Closed lucasjinreal closed 1 year ago
i update
thanks, I'll try train it. Have u tested speed between vits and tactron2? Which do u think is better in terms of speed and quality?
of course, vits is better.it is so amazing
how about inference speed?
Do u think it worthy to deploy (or reasonable) ? If so, I can help deploy to TensorRT and make a C++ inference demo, also, tvm also applicable if the speed is good.
the vits_样本.wav is about 100 Seconds, it spends 800ms of a 1080 GPU to inference. if you need more fast, you can change the decoder from hifigan to mb melgan.
the technology in vits: vae & normlizing flow & gan & mas & multi task train & adaptability to long sentences etc, i think it is a general frame work of tts in the future.
@dtx525942103 800ms for 100s, 20-30s need only 200ms, which is tolerrenable, if using TensorRT accelerate it, can be 3x faster average. Seems can be even run on some low level compute devices such as Raspberry pi.
@jinfagang your wav is 16K? train.log
you can train ljspeech use official vits first
Ok, i will try. Thank you.
I think I have solved the problem, which is caused by the compilation of monotonic align. Thanks for help.
en en
Hoping for your result trained vits on Chinese

#### COMPLETE THE FOLLOWING:
A. For each statement, say yes or no to whether it agrees with the VITS thread, and quote the deciding words from the thread: (i) the roughly 100-second sample took 800ms to infer on a 1080 GPU; (ii) switching the decoder to hifigan is suggested for faster inference; (iii) the problem was traced to the compilation of monotonic align.
B. Set down word for word the stretch of the VITS thread from "Do u think it" through "try. Thank you.".
The records are separate material, unconnected to the VITS thread.

#### DATA FOR REVIEW:
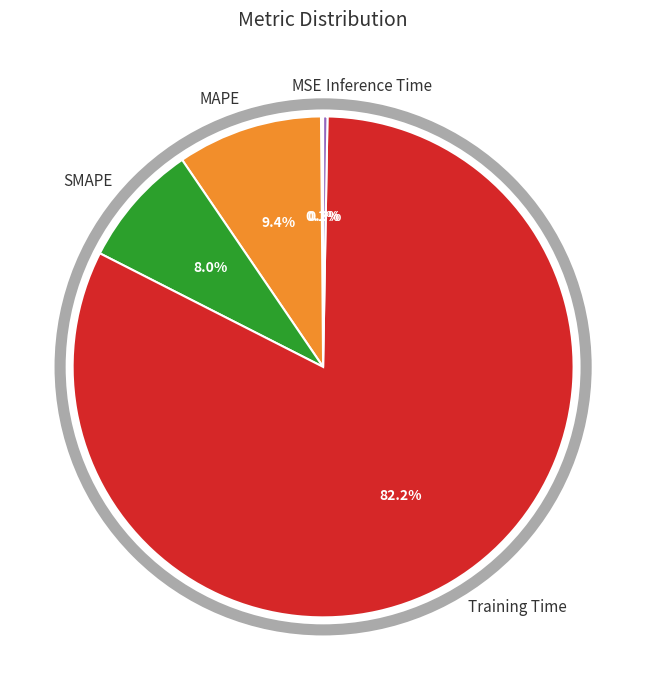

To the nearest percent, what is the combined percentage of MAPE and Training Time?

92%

--

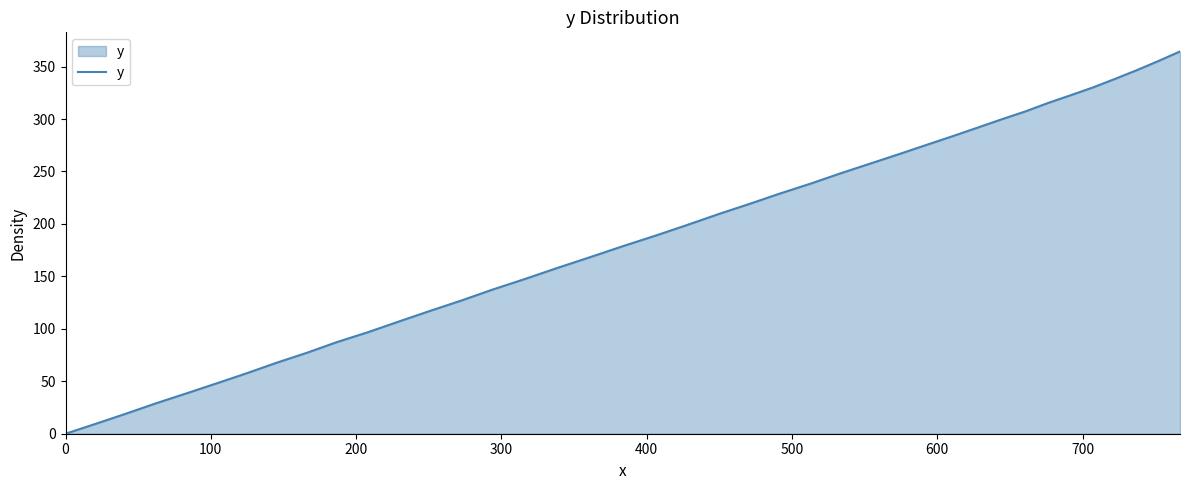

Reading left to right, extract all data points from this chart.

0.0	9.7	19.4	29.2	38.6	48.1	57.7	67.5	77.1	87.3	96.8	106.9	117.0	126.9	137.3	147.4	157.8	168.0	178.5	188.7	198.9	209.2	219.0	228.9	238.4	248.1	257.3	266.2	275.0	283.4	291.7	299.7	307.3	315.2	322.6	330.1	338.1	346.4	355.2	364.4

#### ANSWER SECTION:
A.
(i) Yes: "the vits_样本.wav is about 100 Seconds, it spends 800ms of a 1080 GPU to inference."
(ii) No: "you can change the decoder from hifigan to mb melgan."
(iii) Yes: "which is caused by the compilation of monotonic align."

B.
Do u think it worthy to deploy (or reasonable) ? If so, I can help deploy to TensorRT and make a C++ inference demo, also, tvm also applicable if the speed is good.
the vits_样本.wav is about 100 Seconds, it spends 800ms of a 1080 GPU to inference. if you need more fast, you can change the decoder from hifigan to mb melgan.
the technology in vits: vae & normlizing flow & gan & mas & multi task train & adaptability to long sentences etc, i think it is a general frame work of tts in the future.
@dtx525942103 800ms for 100s, 20-30s need only 200ms, which is tolerrenable, if using TensorRT accelerate it, can be 3x faster average. Seems can be even run on some low level compute devices such as Raspberry pi.
@jinfagang your wav is 16K? train.log
you can train ljspeech use official vits first
Ok, i will try. Thank you.